Sourcing and production: As upstream supply-chain activities account for the majority of carbon emissions in apparel, there may be a sharper focus on decarbonising material and garment production. In the production process, main decarbonisation levers include energy efficiency and energy transition initiatives. As brands shift to more sustainable materials, they may look for new suppliers or join strategic alliances. Kering, for example, has established supplier-focused sourcing standards and created the Material Innovation Lab dedicated to the sourcing of sustainable materials and fabrics, while Hermès has partnered with start-up MycoWorks’ to secure access to its engineered mycelium.
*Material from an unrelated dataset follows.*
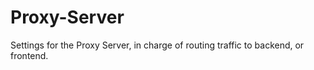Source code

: # Proxy-Server

Settings for the Proxy Server, in charge of routing traffic to backend, or frontend.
Design: New requirements for circularity are expected to shake up the design process. For example, a focus on longevity and durability may demand fresh attention to details such as stitching and seams. Equally, materials that cannot be separated in recycling may need to be avoided, meaning designers may need to think more creatively about design choices. Design libraries may increasingly support material selection, while 3D sampling may reduce use of resources. Packaging design is also impacted, with new rules emerging around composition of labels and tags and elimination of single-use plastics.
End-of-life waste: To minimise production and waste, new business models are coming to the fore. Resale continues to grow through brand partnerships with secondhand marketplaces, such as The RealReal or Vestiaire Collective. In-house programmes offering resale, rental and repair are gaining traction as well. There is also an opportunity to accelerate closed-loop recycling. Stockholm-based Renewcell is ramping up the world’s first at-scale fibre-to-fibre recycling factory. In partnership with global brands like H&M, Inditex and Levi’s, Renewcell plans in 2024 to reach full capacity of 120,000 tonnes, or the equivalent to 600 million T-shirts. Fully embedding these new materials into supply chains remains a challenge, however — Renewcell recently cited slower-than-expected sales of its cellulosic pulp to fibre producers.
This article first appeared in The State of Fashion 2024, an in-depth report on the global fashion industry, co-published by BoF and McKinsey & Company.